Since the last decade, the rapid advances in genotyping technologies have changed the way genes involved in mendelian disorders and complex diseases are mapped, moving from candidate genes approaches to linkage disequilibrium mapping. In this context, Genome-Wide Associations Studies (GWAS) aim at identifying genetic markers implied in the expression of complex disease, those occurring at different frequencies between unrelated samples of affected individuals and unaffected controls. These studies exploit the fact that it is easier to establish, from the general population, large cohorts of affected individuals sharing a genetic risk factor for a complex disease than within individual families, as it is the case in traditional linkage analysis.

From a statistical point of view, the standard approach in GWAS is based on hypothesis testing, with affected individuals being tested against healthy individuals at one or more markers. However, classical testing schemes are subject to false positives, that is markers that are falsely identified as significant. One way around this problem is to apply a correction on the p-values obtained from the tests, increasing in return the risk of missing true associations that have only a small effect on the phenotype, which is usually the case in GWAS.

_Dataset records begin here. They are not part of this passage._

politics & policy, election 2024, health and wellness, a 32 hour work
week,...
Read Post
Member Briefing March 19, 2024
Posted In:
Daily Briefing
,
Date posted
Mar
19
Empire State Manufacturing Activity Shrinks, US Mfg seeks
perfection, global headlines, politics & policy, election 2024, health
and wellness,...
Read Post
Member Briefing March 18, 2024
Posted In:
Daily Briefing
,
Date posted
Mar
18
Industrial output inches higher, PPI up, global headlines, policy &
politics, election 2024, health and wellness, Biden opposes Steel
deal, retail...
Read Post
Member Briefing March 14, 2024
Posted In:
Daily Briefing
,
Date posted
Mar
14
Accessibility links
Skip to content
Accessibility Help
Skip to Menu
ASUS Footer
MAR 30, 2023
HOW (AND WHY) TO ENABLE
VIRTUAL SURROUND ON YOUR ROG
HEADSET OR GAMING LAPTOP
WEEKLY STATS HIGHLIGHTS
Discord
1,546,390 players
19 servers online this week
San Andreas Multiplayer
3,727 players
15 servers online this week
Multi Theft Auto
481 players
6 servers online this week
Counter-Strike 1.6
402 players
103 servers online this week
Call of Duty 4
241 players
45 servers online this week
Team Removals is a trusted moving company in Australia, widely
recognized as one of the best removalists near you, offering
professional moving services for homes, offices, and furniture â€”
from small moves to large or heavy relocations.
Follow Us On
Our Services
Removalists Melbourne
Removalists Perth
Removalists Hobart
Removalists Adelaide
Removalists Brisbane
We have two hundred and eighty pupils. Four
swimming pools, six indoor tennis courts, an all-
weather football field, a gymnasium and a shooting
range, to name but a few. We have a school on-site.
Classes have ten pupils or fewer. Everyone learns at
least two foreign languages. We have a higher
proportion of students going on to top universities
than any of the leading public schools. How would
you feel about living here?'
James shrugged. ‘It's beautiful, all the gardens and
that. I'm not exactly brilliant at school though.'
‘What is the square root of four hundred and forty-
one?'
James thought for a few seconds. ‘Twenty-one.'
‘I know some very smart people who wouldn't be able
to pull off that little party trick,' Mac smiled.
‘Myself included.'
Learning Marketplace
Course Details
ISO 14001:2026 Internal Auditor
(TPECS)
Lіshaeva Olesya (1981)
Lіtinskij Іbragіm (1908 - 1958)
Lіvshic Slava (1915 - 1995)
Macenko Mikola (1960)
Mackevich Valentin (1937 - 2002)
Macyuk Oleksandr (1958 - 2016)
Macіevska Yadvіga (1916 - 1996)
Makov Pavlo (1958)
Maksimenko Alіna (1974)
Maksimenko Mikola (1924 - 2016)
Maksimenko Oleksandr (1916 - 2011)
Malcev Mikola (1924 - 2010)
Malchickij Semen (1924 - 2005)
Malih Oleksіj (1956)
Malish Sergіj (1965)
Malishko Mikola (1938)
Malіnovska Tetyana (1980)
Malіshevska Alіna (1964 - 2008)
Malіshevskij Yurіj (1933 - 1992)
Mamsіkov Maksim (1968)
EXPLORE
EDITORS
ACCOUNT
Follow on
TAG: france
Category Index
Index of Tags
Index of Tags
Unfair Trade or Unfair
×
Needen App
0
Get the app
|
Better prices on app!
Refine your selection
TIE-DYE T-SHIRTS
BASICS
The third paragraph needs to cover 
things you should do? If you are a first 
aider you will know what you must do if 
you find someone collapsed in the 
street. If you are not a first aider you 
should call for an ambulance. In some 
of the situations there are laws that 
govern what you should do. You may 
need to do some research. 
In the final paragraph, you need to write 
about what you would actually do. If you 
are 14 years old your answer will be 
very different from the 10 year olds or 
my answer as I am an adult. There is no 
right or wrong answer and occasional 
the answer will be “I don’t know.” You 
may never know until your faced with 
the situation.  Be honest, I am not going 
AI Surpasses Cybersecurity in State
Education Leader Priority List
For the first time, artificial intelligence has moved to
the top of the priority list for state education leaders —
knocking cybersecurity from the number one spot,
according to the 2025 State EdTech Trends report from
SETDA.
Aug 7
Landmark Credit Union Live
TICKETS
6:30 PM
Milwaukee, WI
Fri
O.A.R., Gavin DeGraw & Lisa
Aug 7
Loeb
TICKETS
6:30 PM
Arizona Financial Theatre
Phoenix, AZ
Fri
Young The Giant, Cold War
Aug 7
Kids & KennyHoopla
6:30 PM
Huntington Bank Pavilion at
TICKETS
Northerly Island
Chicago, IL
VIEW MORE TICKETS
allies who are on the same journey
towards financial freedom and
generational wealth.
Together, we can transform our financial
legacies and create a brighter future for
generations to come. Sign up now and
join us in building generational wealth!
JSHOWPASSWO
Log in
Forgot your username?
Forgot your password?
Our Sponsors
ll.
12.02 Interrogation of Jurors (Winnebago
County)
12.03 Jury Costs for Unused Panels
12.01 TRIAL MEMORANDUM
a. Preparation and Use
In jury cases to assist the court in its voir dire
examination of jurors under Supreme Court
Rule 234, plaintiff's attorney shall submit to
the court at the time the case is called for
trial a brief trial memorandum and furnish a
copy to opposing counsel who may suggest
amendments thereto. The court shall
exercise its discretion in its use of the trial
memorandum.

Although GWAS have been successful in the identification of genetic variants associated with complex multifactorial diseases (Crohn’s disease, diabetes I and II, coronary artery disease,…) only a small proportion of the phenotypic variations expected from classical family studies have been explained. This missing heritability may have multiple causes amongst the following: strong correlations between genetic variants, population structure, epistasis (gene by gene interactions), disease associated with rare variants,

The main objectives of this thesis are thus to develop new methodologies that can face part of the limitations mentioned above. More specifically we developed two new approaches: the first one is a block-wise approach for GWAS analysis which leverages the correlation structure among the genomic variants to improve statistical power in the context of univariate hypothesis testing while the second focuses on the detection of interactions between groups of metagenomic and genetic markers to better understand the complex relationship between environment and genome in the expression of a given phenotype.